O espanto do terrível em Rilke. Porque também é grandioso. Descansando do mundo no alto das torres, como em Wim Wenders, ou ocupando ao nosso lado o banco vazio no ônibus quando adormecemos. “Este é o tempo do dizível, esta é sua pátria”. Por trás da palavra, por mais tola, escondemos o mundo, verde folha na floresta.

Somos apenas aprendizes do intenso diante dos anjos. Risco com lápis longos trechos da Elegia de Duíno, apanhado por acaso na estante. Para lidar com o mistério, inventamos que pensar é complexo demais para o cotidiano. Um só desenho nunca basta. Fazemos isso desde os mamutes nas cavernas. “A vida é o lado de fora”.

Como você se chamava antes de ter um nome? Um koan é algo como impor três pontos a uma frase. Qual o som de uma única mão batendo palmas? Minha experiência com anjos passa por certa ingenuidade cultivada na infância. Rezar a pequena oração que minha mãe rezava. “Se a ti me confiou a bondade divina”.

Tens minha guarda, Miguel. Desde menina. “Nada fica fora do alcance de seus olhos, de seus ouvidos e de suas mãos”. Disse o Senhor das Folhas numa espécie de mantra. Mas há seres que nada falam, que andam com quatro patas, e até mesmo voam. Giram em torno de nossos pés, ignorando se são gregos ou egípcios.
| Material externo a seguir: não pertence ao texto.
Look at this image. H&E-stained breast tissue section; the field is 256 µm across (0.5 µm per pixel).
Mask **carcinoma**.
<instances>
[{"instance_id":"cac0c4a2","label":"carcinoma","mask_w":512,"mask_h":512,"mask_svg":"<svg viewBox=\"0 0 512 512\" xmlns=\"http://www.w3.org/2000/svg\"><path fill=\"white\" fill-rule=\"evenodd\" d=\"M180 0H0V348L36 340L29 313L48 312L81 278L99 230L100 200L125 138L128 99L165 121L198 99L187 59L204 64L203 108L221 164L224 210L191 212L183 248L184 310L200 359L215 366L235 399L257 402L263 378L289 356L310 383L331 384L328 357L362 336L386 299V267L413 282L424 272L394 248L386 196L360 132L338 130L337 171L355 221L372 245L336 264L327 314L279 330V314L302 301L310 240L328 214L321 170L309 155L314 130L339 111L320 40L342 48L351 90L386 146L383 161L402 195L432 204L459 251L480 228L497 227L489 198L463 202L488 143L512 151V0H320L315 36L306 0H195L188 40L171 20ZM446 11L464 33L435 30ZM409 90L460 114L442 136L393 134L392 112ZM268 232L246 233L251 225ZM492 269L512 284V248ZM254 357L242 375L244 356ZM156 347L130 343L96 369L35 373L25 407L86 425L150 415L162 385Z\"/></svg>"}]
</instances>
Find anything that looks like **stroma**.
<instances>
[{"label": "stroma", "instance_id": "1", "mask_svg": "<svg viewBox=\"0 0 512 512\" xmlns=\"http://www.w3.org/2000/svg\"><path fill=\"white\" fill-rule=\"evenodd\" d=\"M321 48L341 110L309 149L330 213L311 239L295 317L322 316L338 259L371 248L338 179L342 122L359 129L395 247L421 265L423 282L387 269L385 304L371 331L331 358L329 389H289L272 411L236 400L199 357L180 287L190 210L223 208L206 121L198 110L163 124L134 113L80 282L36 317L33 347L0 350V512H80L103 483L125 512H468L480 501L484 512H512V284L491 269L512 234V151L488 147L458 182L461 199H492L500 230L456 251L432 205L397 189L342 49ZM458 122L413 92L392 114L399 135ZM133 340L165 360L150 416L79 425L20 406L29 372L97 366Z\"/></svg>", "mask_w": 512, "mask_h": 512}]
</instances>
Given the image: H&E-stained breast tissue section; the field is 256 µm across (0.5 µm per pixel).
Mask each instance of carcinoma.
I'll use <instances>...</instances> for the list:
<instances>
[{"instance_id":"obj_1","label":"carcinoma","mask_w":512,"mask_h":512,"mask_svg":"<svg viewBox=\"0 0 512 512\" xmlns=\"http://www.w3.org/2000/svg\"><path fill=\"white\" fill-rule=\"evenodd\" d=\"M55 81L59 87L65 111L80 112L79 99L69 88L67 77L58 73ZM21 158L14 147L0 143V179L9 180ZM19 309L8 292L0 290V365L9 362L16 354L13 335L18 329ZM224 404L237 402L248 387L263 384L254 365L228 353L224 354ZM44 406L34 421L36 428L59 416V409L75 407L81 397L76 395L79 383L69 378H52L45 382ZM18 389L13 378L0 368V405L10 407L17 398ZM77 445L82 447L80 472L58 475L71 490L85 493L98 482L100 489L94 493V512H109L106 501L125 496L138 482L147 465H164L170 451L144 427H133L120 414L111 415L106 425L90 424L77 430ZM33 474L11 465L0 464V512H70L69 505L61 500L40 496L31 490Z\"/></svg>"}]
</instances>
Os meus pés, por exemplo, nasceram troianos. Tudo que há de ânima, os anjos investigam. Nosso abandono. Esvoaçam de repente em redemoinho no céu diante de nossos olhos. Quase dança contra o azul. Ignoramos que até as árvores do parque nos guardam. Mesmo a noite cerrada, o barulho intenso, a dor deselegante.

E há humanos. O carro sem gasolina no perigoso ermo. O senhor negro que do nada veio e se postou ao meu lado. A moça branca que ofereceu carona até o posto com medo do homem que ajudava. E de voltar ao local, com o combustível, e contar com a generosidade daquele moço gentil e digno, que montou guarda.

O desconhecido que gritou de madrugada de seu prédio, impedindo o prosseguimento de um assalto que se tornaria violento. O bom moço que declinou da maldade combinada com seu grupo, após termos uma conversa. A colega de escola que inventou calúnias. Peço que lhes concedam guarda, todos os anjos.